◆ Assignment
Convert every line of text in the material below into a JSON list of strings, one string per line, skipping blank lines. Leave out the picture markers.

Dataset excerpts:
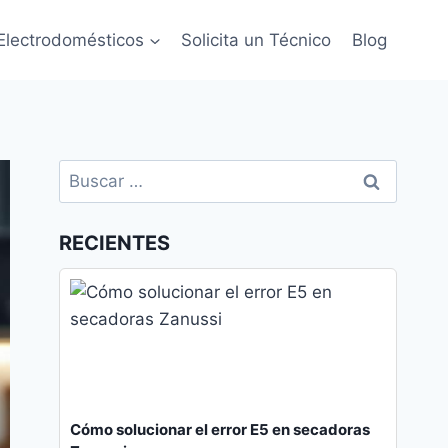
Electrodomésticos
Solicita un Técnico
Blog
Buscar:
RECIENTES
Cómo solucionar el error E5 en secadoras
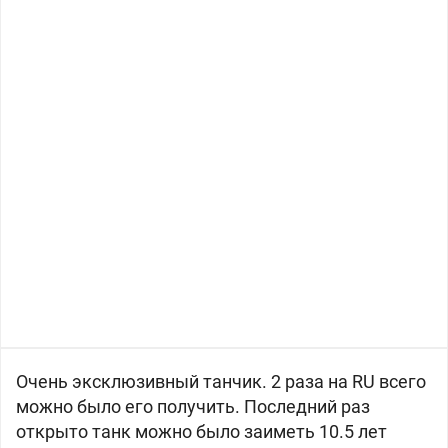
Очень эксклюзивный танчик. 2 раза на RU всего
можно было его получить. Последний раз
открыто танк можно было заиметь 10.5 лет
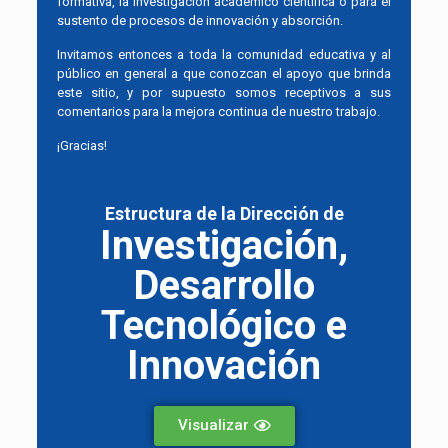
formativa, la investigación académico científica o para el
sustento de procesos de innovación y absorción.
Invitamos entonces a toda la comunidad educativa y al
público en general a que conozcan el apoyo que brinda
este sitio, y por supuesto somos receptivos a sus
comentarios para la mejora continua de nuestro trabajo.
¡Gracias!
Estructura de la Dirección de
Investigación,
Desarrollo
Tecnológico e
Innovación
Visualizar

◆ Answer section
[
  "Electrodomésticos",
  "Solicita un Técnico",
  "Blog",
  "Buscar:",
  "RECIENTES",
  "Cómo solucionar el error E5 en secadoras",
  "Очень эксклюзивный танчик. 2 раза на RU всего",
  "можно было его получить. Последний раз",
  "открыто танк можно было заиметь 10.5 лет",
  "formativa, la investigación académico científica o para el",
  "sustento de procesos de innovación y absorción.",
  "Invitamos entonces a toda la comunidad educativa y al",
  "público en general a que conozcan el apoyo que brinda",
  "este sitio, y por supuesto somos receptivos a sus",
  "comentarios para la mejora continua de nuestro trabajo.",
  "¡Gracias!",
  "Estructura de la Dirección de",
  "Investigación,",
  "Desarrollo",
  "Tecnológico e",
  "Innovación",
  "Visualizar"
]